One of them is Jackie Haintz from the Rae and Peter Gunn Family Foundation. Jackie is a 46-year-old working mother of three who was diagnosed with amyloidosis five years ago.

She has since undergone four surgeries to assist with breathing and swallowing difficulties caused by the disease, and is now doing chemotherapy to hopefully slow the growth of the amyloid.

Jackie’s family felt moved to act after seeing very few clinical trials open to Australian patients.

“We were alarmed by the void of research being funded and undertaken in this field, despite the aspirations of brilliant Australian amyloidosis researchers and clinicians,” said Jackie.

“By supporting this international clinical trial, my family hopes to see more effective treatment options available for people living with amyloidosis. We also hope it inspires other families to support blood cancer research that will save and improve lives.”

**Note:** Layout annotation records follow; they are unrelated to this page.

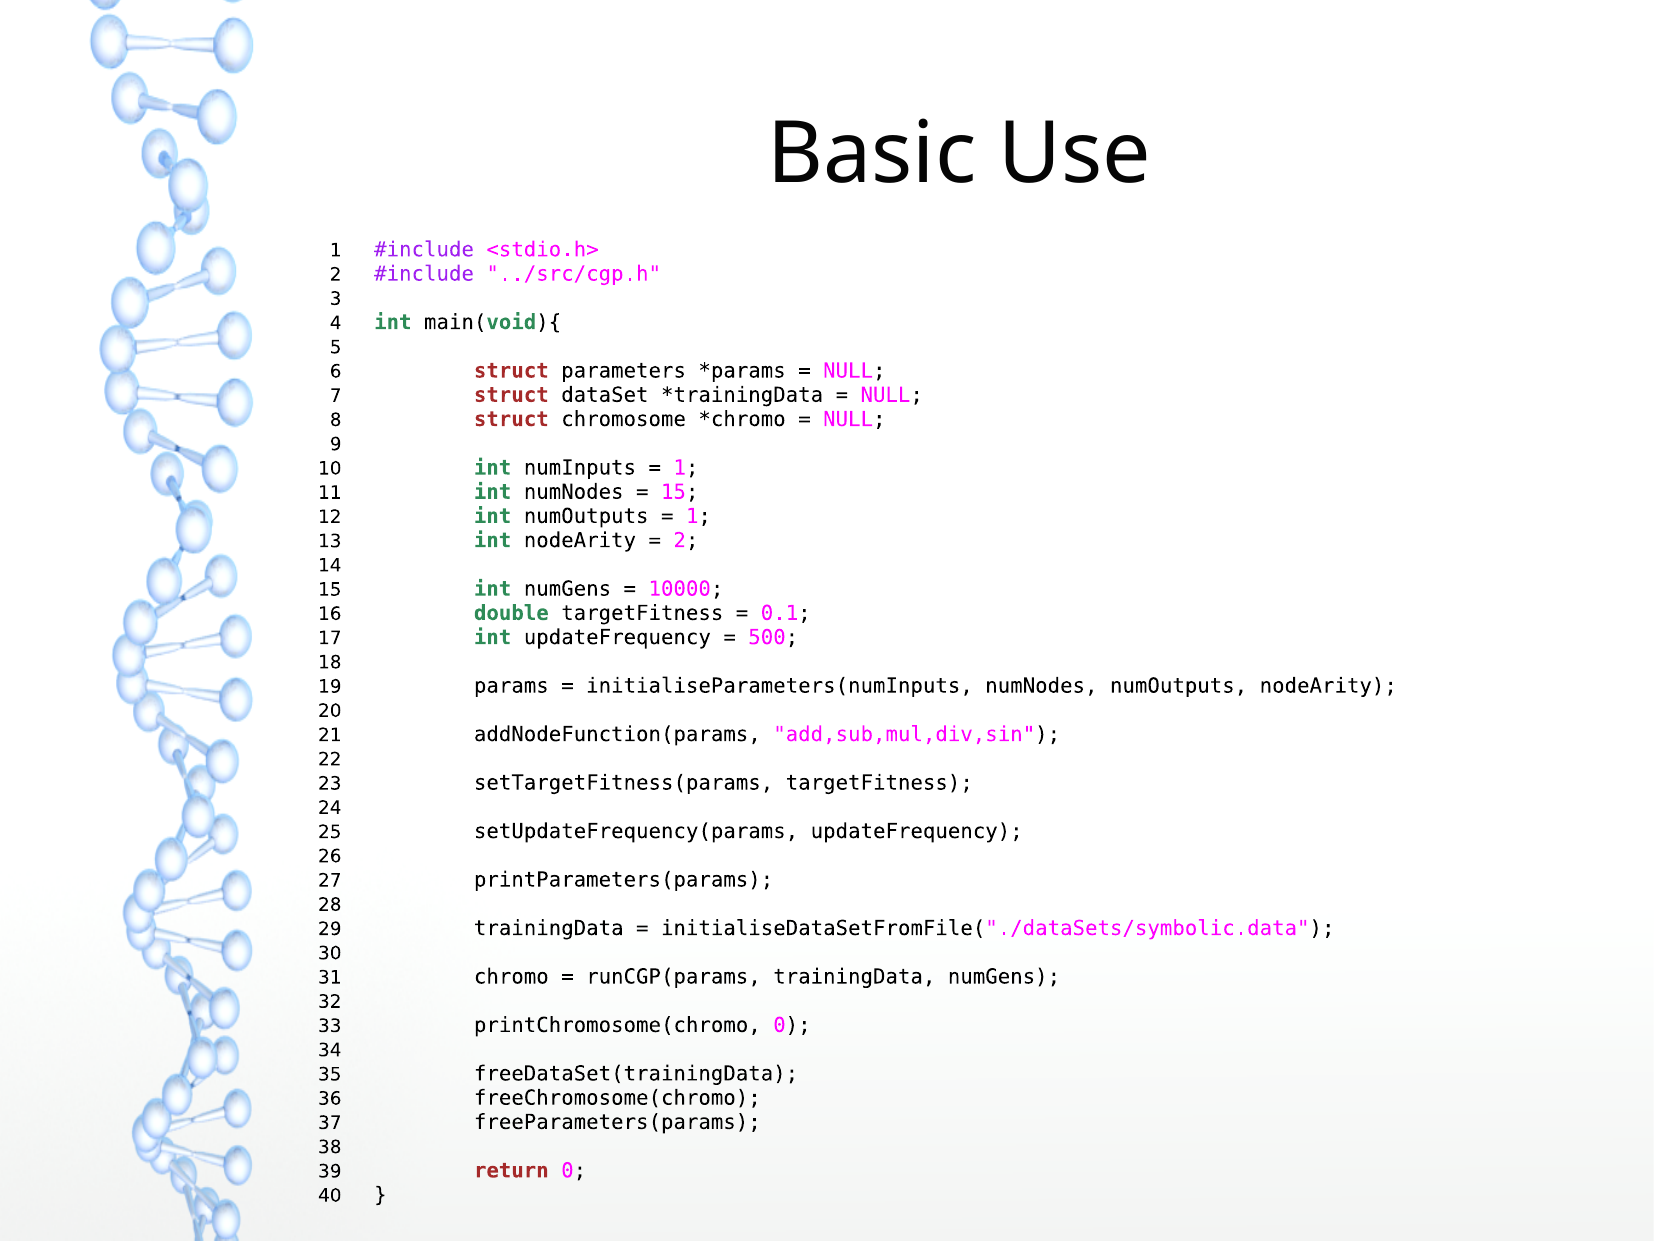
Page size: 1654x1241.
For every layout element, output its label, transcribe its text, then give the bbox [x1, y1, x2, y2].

title Basic Use [295, 47, 1624, 194]
picture [0, 0, 1654, 1241]
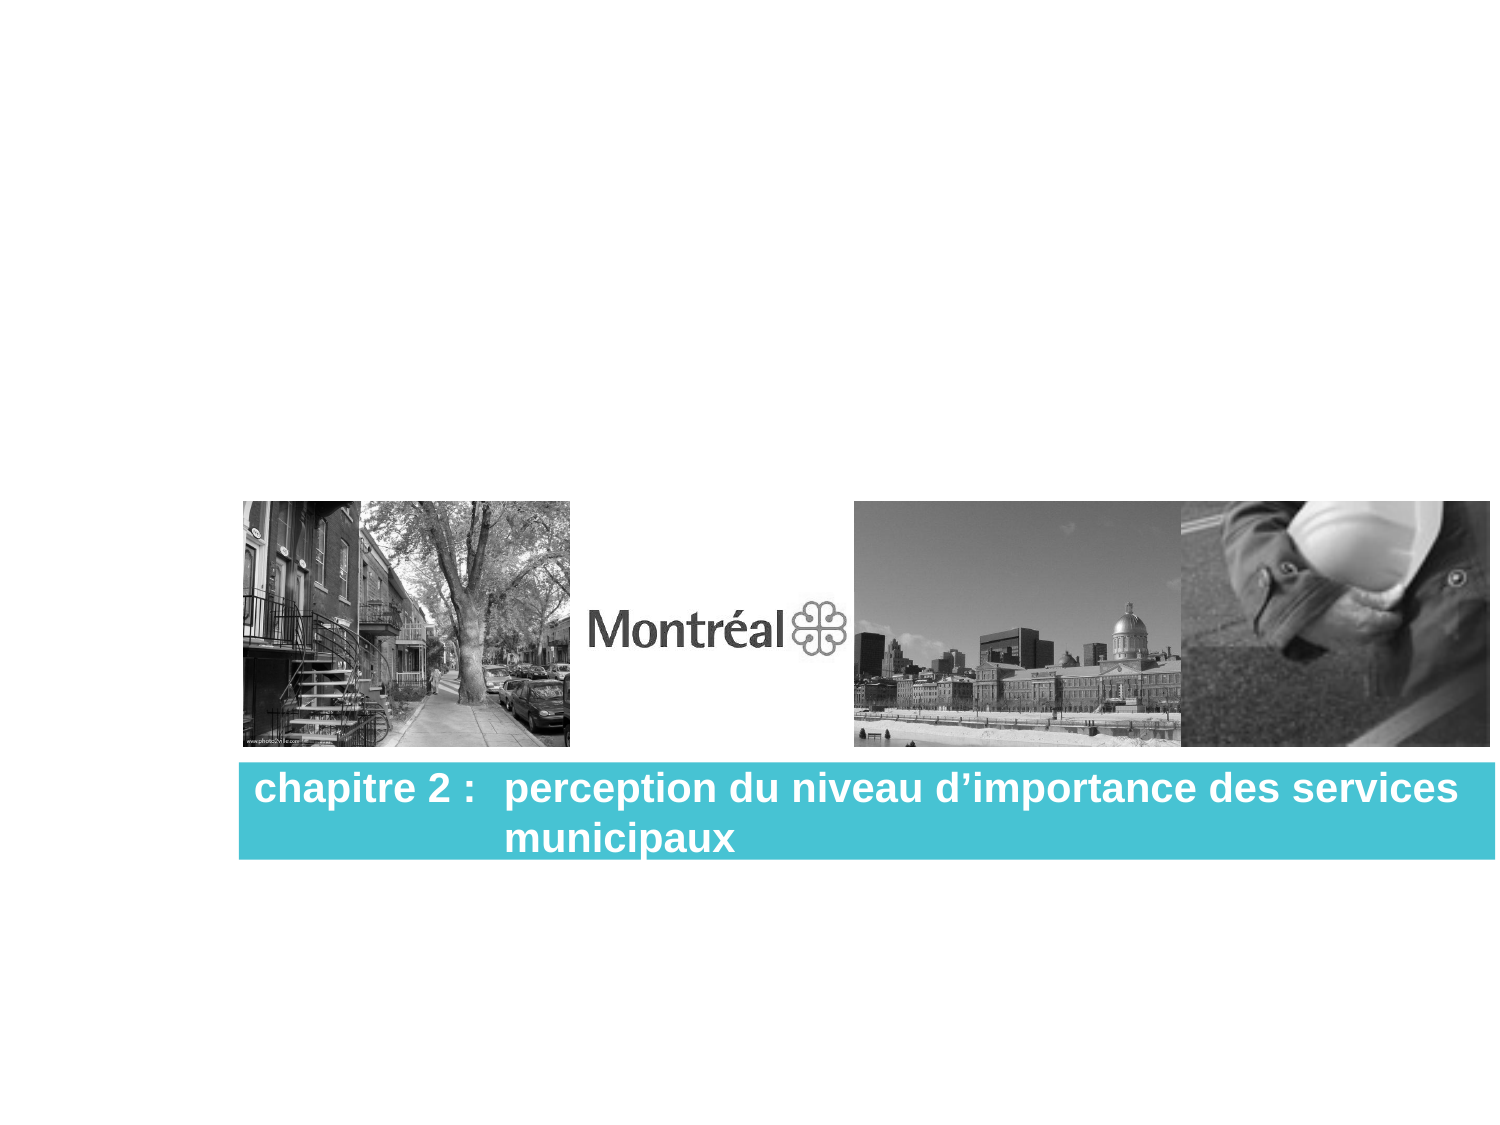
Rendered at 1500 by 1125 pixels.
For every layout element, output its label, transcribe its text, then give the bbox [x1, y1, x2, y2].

title chapitre 2 : perception du niveau d’importance des services municipaux [238, 762, 1496, 860]
picture [575, 501, 1490, 747]
picture [243, 501, 570, 747]
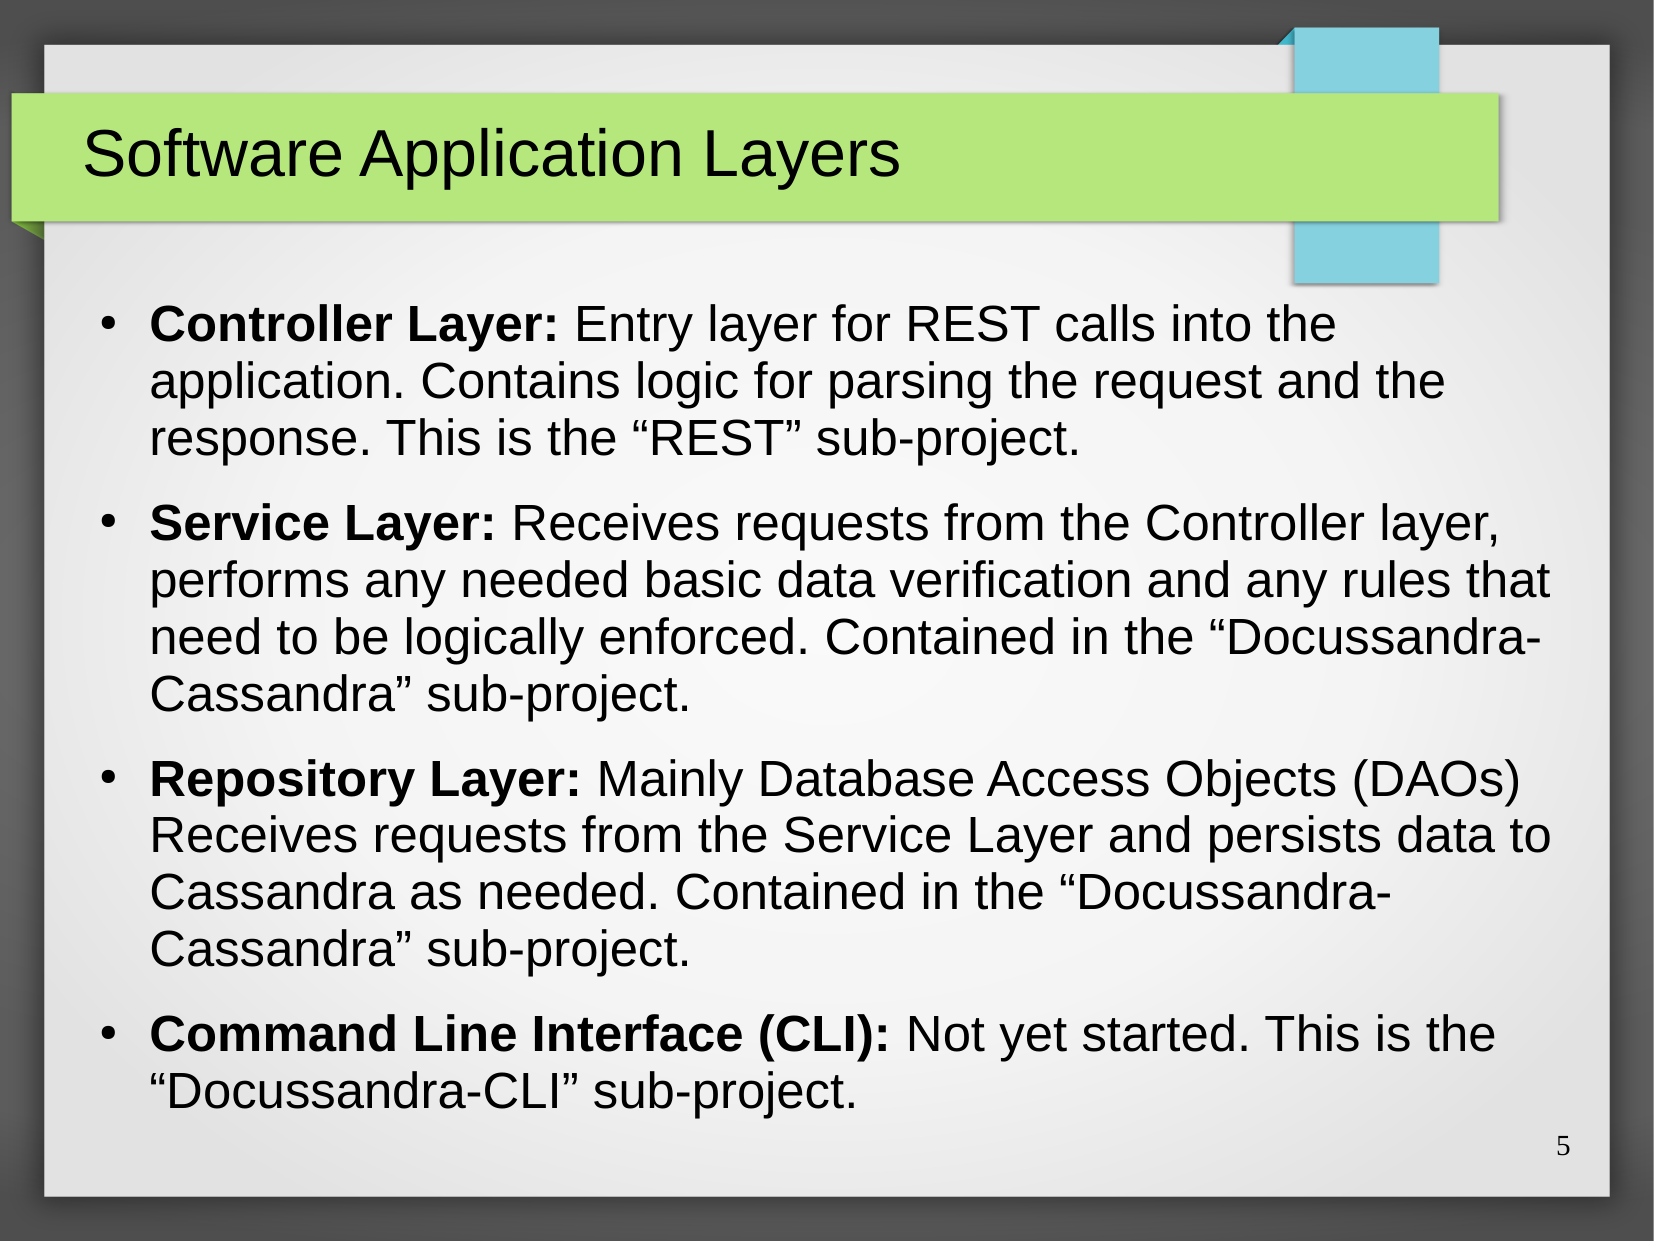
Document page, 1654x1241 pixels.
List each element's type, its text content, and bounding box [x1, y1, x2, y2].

Dr Diamond said MM24 is the first trial to bring together the expertise of the ALLG and the IFM.

“And it’s the first time AL amyloidosis patients who are relapsed or refractory will have access to a combination of pomalidomide and isatuximab; a treatment protocol not currently available to these patients in Australia.”

When the MM24 PISA amyloidosis trial opens

Dr Gibbs said the ALLG “was working round the clock to get this up and running as soon as we possibly can” and the hope is that the trial will open in late November or early December.

“We’re desperately trying to make sure that it is open in time to get our first patient on board before Christmas,” he said.

To find out more about the ALLG MM24 PISA trial, regardless of where in Australia you live, contact Dr Simon Gibbs by email: [email protected]

About AL amyloidosis

AL amyloidosis is a rare disease which is often missed or misdiagnosed. It is currently not captured in the national registries, so there is no robust national data on incidence or mortality. Data extrapolated from a Queensland study by the Australian Amyloidosis Network estimates that more than 300 people are diagnosed with AL amyloidosis each year in Australia. More than half of them are diagnosed in their 70s and the median overall survival for AL amyloidosis is 2.5 years, with a 5-year survival rate of 30%.